§ Work to be completed
Include the line containing "установки на сервер" and all lines before it, repeated exactly from the listing below, without pictures.

· · ·

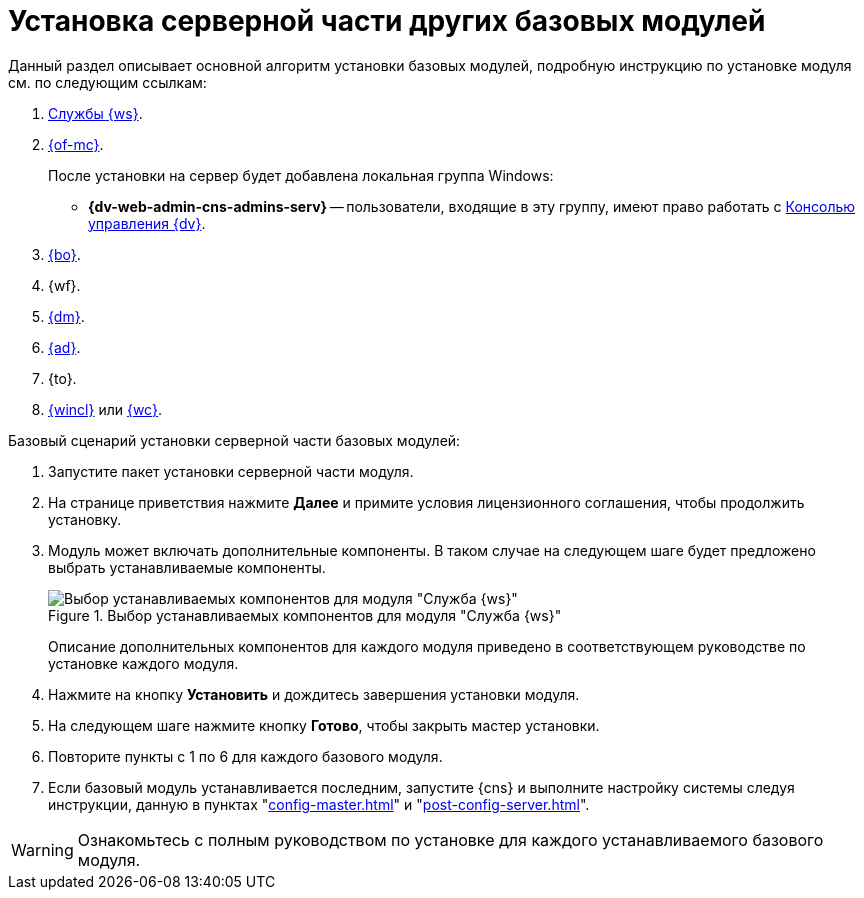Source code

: = Установка серверной части других базовых модулей

Данный раздел описывает основной алгоритм установки базовых модулей, подробную инструкцию по установке модуля см. по следующим ссылкам:

. xref:5.5.2@workerservice:admin:install.adoc[Службы {ws}].
. xref:5.5.1@mgmtconsole:admin:install.adoc[{of-mc}].
+
.После установки на сервер будет добавлена локальная группа Windows:
* *{dv-web-admin-cns-admins-serv}* -- пользователи, входящие в эту группу, имеют право работать с xref:5.5.1@mgmtconsole:admin:install.adoc[Консолью управления {dv}].
+
. xref:5.5.5@backoffice:admin:install.adoc[{bo}].
. {wf}.
. xref:5.5.4@documentmgmt:admin:install.adoc[{dm}].
. xref:5.5.3@approval:admin:install.adoc[{ad}].
. {to}.
. xref:5.5.4@winclient:admin:install.adoc[{wincl}] или xref:webclient:admin:install-server.adoc[{wc}].

.Базовый сценарий установки серверной части базовых модулей:
. Запустите пакет установки серверной части модуля.
. На странице приветствия нажмите *Далее* и примите условия лицензионного соглашения, чтобы продолжить установку.
. Модуль может включать дополнительные компоненты. В таком случае на следующем шаге будет предложено выбрать устанавливаемые компоненты.
+
.Выбор устанавливаемых компонентов для модуля "Служба {ws}"
image::5.5.2@workerservice:admin:install-components.png[Выбор устанавливаемых компонентов для модуля "Служба {ws}"]
+
****
Описание дополнительных компонентов для каждого модуля приведено в соответствующем руководстве по установке каждого модуля.
****
+
. Нажмите на кнопку *Установить* и дождитесь завершения установки модуля.
. На следующем шаге нажмите кнопку *Готово*, чтобы закрыть мастер установки.
. Повторите пункты с 1 по 6 для каждого базового модуля.
. Если базовый модуль устанавливается последним, запустите {cns} и выполните настройку системы следуя инструкции, данную в пунктах "xref:config-master.adoc[]" и "xref:post-config-server.adoc[]".

WARNING: Ознакомьтесь с полным руководством по установке для каждого устанавливаемого базового модуля.
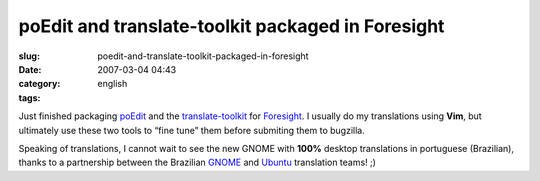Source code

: poEdit and translate-toolkit packaged in Foresight
##################################################
:slug: poedit-and-translate-toolkit-packaged-in-foresight
:date: 2007-03-04 04:43
:category:
:tags: english

Just finished packaging
`poEdit <http://sourceforge.net/projects/poedit/>`__ and the
`translate-toolkit <http://translate.sourceforge.net/>`__ for
`Foresight <http://foresightlinux.com/>`__. I usually do my translations
using **Vim**, but ultimately use these two tools to “fine tune” them
before submiting them to bugzilla.

Speaking of translations, I cannot wait to see the new GNOME with
**100%** desktop translations in portuguese (Brazilian), thanks to a
partnership between the Brazilian
`GNOME <http://l10n.gnome.org/teams/pt_BR>`__ and
`Ubuntu <https://beta.launchpad.net/~ubuntu-l10n-pt-br>`__ translation
teams! ;)
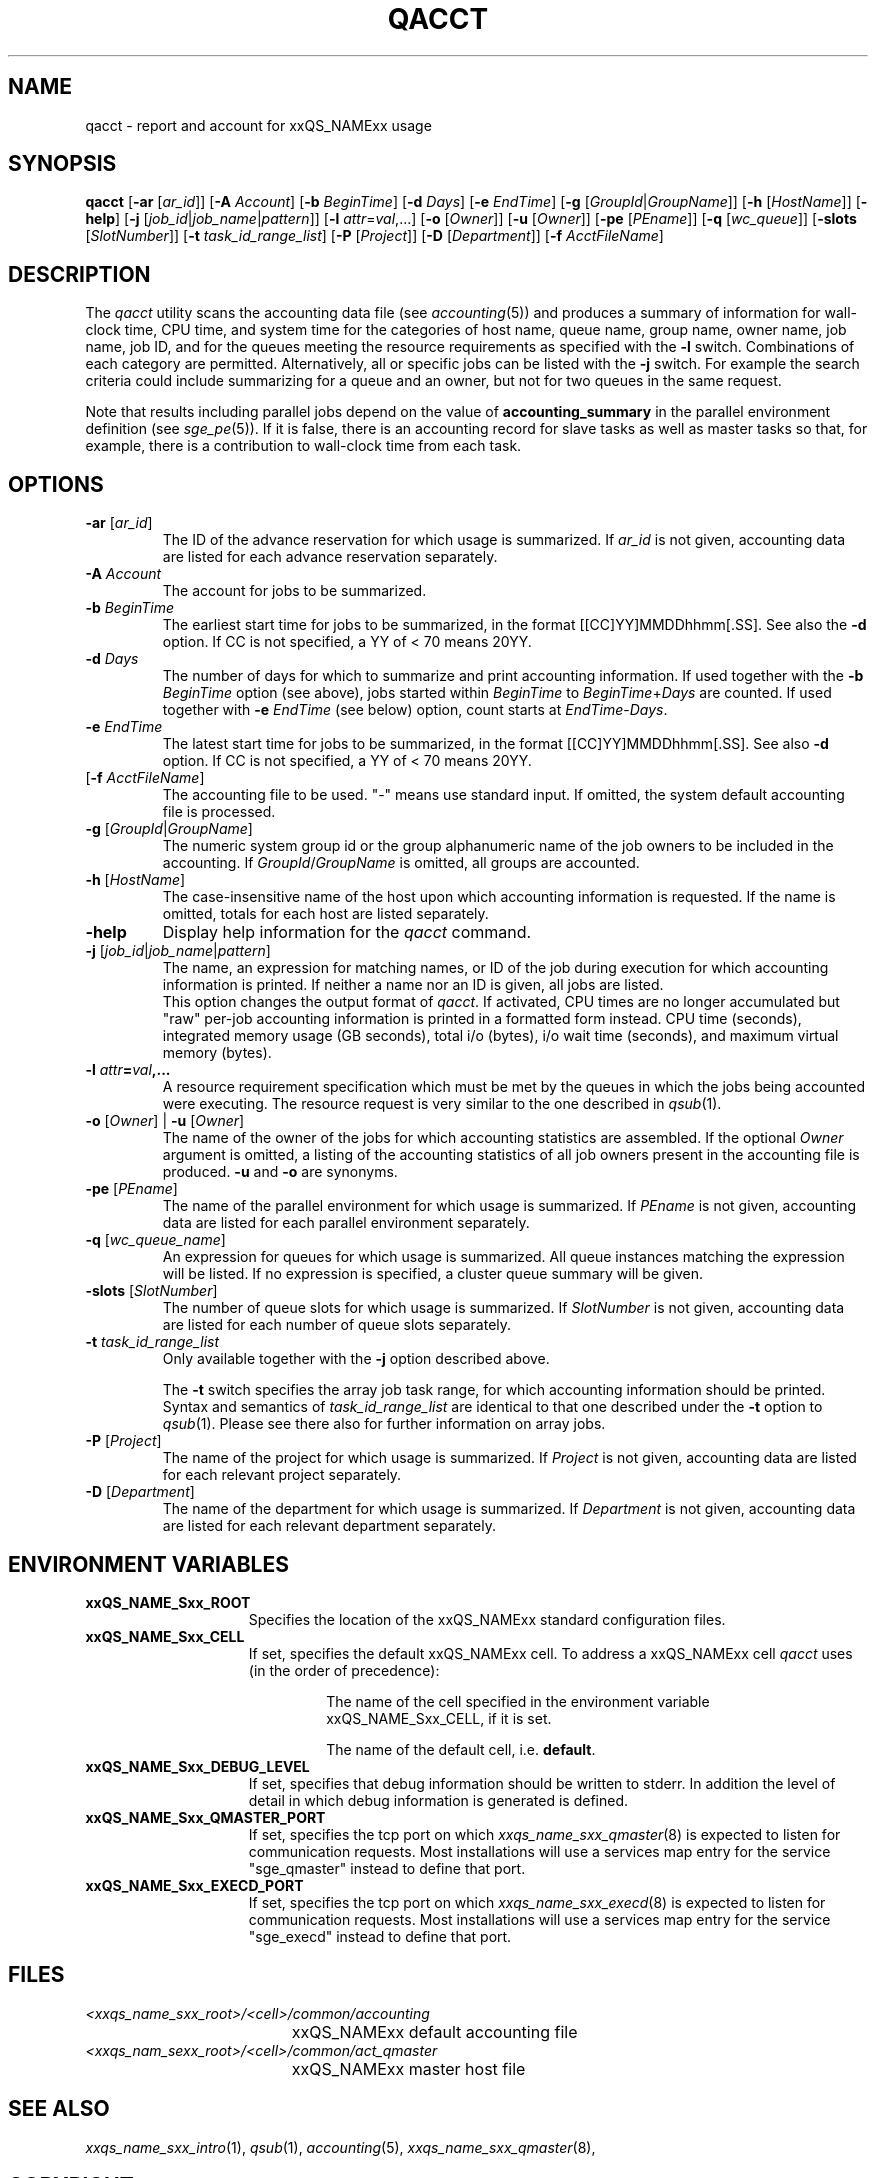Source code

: '\" t
.\"___INFO__MARK_BEGIN__
.\"
.\" Copyright: 2004 by Sun Microsystems, Inc.
.\"
.\"___INFO__MARK_END__
.\"
.\"
.\" Some handy macro definitions [from Tom Christensen's man(1) manual page].
.\"
.de SB		\" small and bold
.if !"\\$1"" \\s-2\\fB\&\\$1\\s0\\fR\\$2 \\$3 \\$4 \\$5
..
.\" "
.de T		\" switch to typewriter font
.ft CW		\" probably want CW if you don't have TA font
..
.\"
.de TY		\" put $1 in typewriter font
.if t .T
.if n ``\c
\\$1\c
.if t .ft P
.if n \&''\c
\\$2
..
.\"
.de M		\" man page reference
\\fI\\$1\\fR\\|(\\$2)\\$3
..
.TH QACCT 1 "2011-05-20" "xxRELxx" "xxQS_NAMExx User Commands"
.SH NAME
qacct \- report and account for xxQS_NAMExx usage
.SH SYNOPSIS
.B qacct
.RB [ \-ar
.RI [ ar_id ]]
.RB [ \-A
.IR Account ]
.RB [ \-b
.IR BeginTime ]
.RB [ \-d
.IR Days ]
.RB [ \-e
.IR EndTime ]
.RB [ \-g
.RI [ GroupId | GroupName ]]
.RB [ \-h
.RI [ HostName ]]
.RB [ \-help ]
.RB [ \-j
.RI [ job_id | job_name | pattern ]]
.RB [ \-l
.IR attr = val ,...]
.RB [ \-o
.RI [ Owner ]]
.RB [ \-u
.RI [ Owner ]]
.RB [ \-pe
.RI [ PEname ]]
.RB [ \-q
.RI [ wc_queue ]]
.RB [ \-slots
.RI [ SlotNumber ]]
.RB [ \-t
.IR task_id_range_list ]
.RB [ \-P
.RI [ Project ]]
.RB [ \-D
.RI [ Department ]]
.RB [ \-f
.IR AcctFileName ]
.\"
.\"
.SH DESCRIPTION
The
.I qacct
utility scans the accounting data file (see
.M accounting 5 )
and produces a summary
of information for wall-clock time, CPU time, and system time
for the categories of host name, queue name, group name,
owner name, job name, job ID, and for the queues meeting the resource
requirements as specified with the \fB\-l\fP switch.
Combinations of each category are permitted. Alternatively, all
or specific jobs can be listed with the \fB\-j\fP switch.
For example the
search criteria could include summarizing for a queue and an
owner, but not for two queues in the same request.
.PP
Note that results including parallel jobs depend on the value of
.B accounting_summary
in the parallel environment definition (see
.M sge_pe 5 ).
If it is false, there is an accounting record for slave tasks as well
as master tasks so that, for example, there is a contribution to
wall-clock time from each task.
.\"
.\"
.SH OPTIONS
.IP "\fB\-ar\fP [\fIar_id\fP]"
The ID of the advance reservation for which usage is summarized.
If \fIar_id\fP is not given, accounting data are
listed for each advance reservation separately.
.\"
.IP "\fB\-A\fB \fIAccount\fP"
The account for jobs to be summarized. 
.\"
.IP "\fB\-b\fP \fIBeginTime\fP"
The earliest start time for jobs to be summarized, in the format
[[CC]YY]MMDDhhmm[.SS]. See also the \fB\-d\fP option. If CC is not
specified, a YY of < 70 means 20YY.
.\"
.IP "\fB\-d\fP \fIDays\fP"
The number of days for which to summarize and print accounting information. If
used together with the \fB\-b \fIBeginTime\fR option (see above), jobs
started within \fIBeginTime\fP to \fIBeginTime\fP+\fIDays\fP are
counted. If used together with \fB\-e\fP \fIEndTime\fP (see below)
option, count starts at \fIEndTime\fP\-\fIDays\fP.
.\"
.IP "\fB\-e\fP \fIEndTime\fP"
The latest start time for jobs to be summarized, in the format
[[CC]YY]MMDDhhmm[.SS]. See also \fB\-d\fP option. If CC is not
specified, a YY of < 70 means 20YY.
.\"
.IP "[\fB\-f\fP \fIAcctFileName\fP]"
The accounting file to be used.  "\-" means use standard input.
If omitted, the system
default accounting file is processed.
.\"
.IP "\fB\-g\fP [\fIGroupId\fP|\fIGroupName\fP]"
The numeric system group id or the group alphanumeric name of the
job owners to be included
in the accounting. If \fIGroupId\fP/\fIGroupName\fP is omitted, all
groups are accounted.
.\"
.IP "\fB\-h\fP [\fIHostName\fP]"
The case-insensitive name of the host upon which accounting
information is requested. If the name is omitted, totals for each host are
listed separately.
.\"
.IP "\fB\-help\fP"
Display help information for the
.I qacct
command.
.\"
.IP "\fB\-j\fP [\fIjob_id\fP|\fIjob_name\fP|\fIpattern\fP]"
The name, an expression for matching names, or ID of the job during execution 
for which accounting information is printed. If neither a name nor an ID 
is given, all jobs are listed.
.br
This option changes the output format of
\fIqacct\fP. If activated, CPU times are no longer accumulated but
"raw" per-job accounting information is printed in a formatted form
instead.  CPU time (seconds), integrated memory usage (GB seconds),
total i/o (bytes), i/o wait time (seconds), and maximum virtual memory
(bytes).
.\"
.IP "\fB\-l \fIattr\fP=\fIval\fP,..."
A resource requirement specification which must be met by the queues
in which the jobs being accounted were executing. The resource request 
is very similar to the one described in
.M qsub 1 .
.\"
.IP "\fB\-o\fP [\fIOwner\fP] | \fB\-u\fP [\fIOwner\fP]"
The name of the owner of the jobs for which accounting statistics
are assembled. If the optional \fIOwner\fP argument is omitted,
a listing of the accounting statistics of all job owners
present in the accounting file is produced.
.B \-u
and
.B \-o
are synonyms.
.\"
.IP "\fB\-pe\fP [\fIPEname\fP]"
The name of the parallel environment for which usage is summarized.
If \fIPEname\fP is not given, accounting data are
listed for each parallel environment separately.
.\"
.IP "\fB\-q\fP [\fIwc_queue_name\fP]"
An expression for queues for which usage is summarized. All
queue instances matching the expression will be listed. If
no expression is specified, a cluster queue summary will be 
given.
.\"
.IP "\fB\-slots\fP [\fISlotNumber\fP]"
The number of queue slots for which usage is summarized.
If \fISlotNumber\fP is not given, accounting data are
listed for each number of queue slots separately.
.\"
.IP "\fB\-t \fItask_id_range_list\fP"
Only available together with the \fB\-j\fP option described above.
.sp 1
The \fB\-t\fP switch specifies the array job task range, for which
accounting information should be printed. Syntax and semantics of
\fItask_id_range_list\fP are identical to that one described under the
\fB\-t\fP option to
.M qsub 1 .
Please see there also for further information on array jobs.
.\"
.IP "\fB\-P\fP [\fIProject\fP]"
The name of the project for which usage is summarized.
If \fIProject\fP is not given, accounting data are
listed for each relevant project separately.
.\"
.IP "\fB\-D\fP [\fIDepartment\fP]"
The name of the department for which usage is summarized.
If \fIDepartment\fP is not given, accounting data are
listed for each relevant department separately.
.\"
.\"
.SH "ENVIRONMENT VARIABLES"
.\" 
.IP "\fBxxQS_NAME_Sxx_ROOT\fP" 1.5i
Specifies the location of the xxQS_NAMExx standard configuration
files.
.\"
.IP "\fBxxQS_NAME_Sxx_CELL\fP" 1.5i
If set, specifies the default xxQS_NAMExx cell. To address a xxQS_NAMExx
cell
.I qacct
uses (in the order of precedence):
.sp 1
.RS
.RS
The name of the cell specified in the environment 
variable xxQS_NAME_Sxx_CELL, if it is set.
.sp 1
The name of the default cell, i.e. \fBdefault\fP.
.sp 1
.RE
.RE
.\"
.IP "\fBxxQS_NAME_Sxx_DEBUG_LEVEL\fP" 1.5i
If set, specifies that debug information
should be written to stderr. In addition the level of
detail in which debug information is generated is defined.
.\"
.IP "\fBxxQS_NAME_Sxx_QMASTER_PORT\fP" 1.5i
If set, specifies the tcp port on which
.M xxqs_name_sxx_qmaster 8
is expected to listen for communication requests.
Most installations will use a services map entry for the
service "sge_qmaster" instead to define that port.
.\"
.IP "\fBxxQS_NAME_Sxx_EXECD_PORT\fP" 1.5i
If set, specifies the tcp port on which
.M xxqs_name_sxx_execd 8
is expected to listen for communication requests.
Most installations will use a services map entry for the
service "sge_execd" instead to define that port.
.\"
.\" Fixme: add SGE_QACCT_DEBUG
.\"
.SH FILES
.nf
.ta \w'<xxqs_name_sxx_root>/     'u
\fI<xxqs_name_sxx_root>/<cell>/common/accounting\fP
	xxQS_NAMExx default accounting file
\fI<xxqs_nam_sexx_root>/<cell>/common/act_qmaster\fP
	xxQS_NAMExx master host file
.fi
.\"
.\"
.SH "SEE ALSO"
.M xxqs_name_sxx_intro 1 ,
.M qsub 1 ,
.M accounting 5 ,
.M xxqs_name_sxx_qmaster 8 ,
.\"
.\"
.SH "COPYRIGHT"
See
.M xxqs_name_sxx_intro 1
for a full statement of rights and permissions.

· · ·

§ Task output
Source code

: = Установка серверной части других базовых модулей

Данный раздел описывает основной алгоритм установки базовых модулей, подробную инструкцию по установке модуля см. по следующим ссылкам:

. xref:5.5.2@workerservice:admin:install.adoc[Службы {ws}].
. xref:5.5.1@mgmtconsole:admin:install.adoc[{of-mc}].
+
.После установки на сервер будет добавлена локальная группа Windows:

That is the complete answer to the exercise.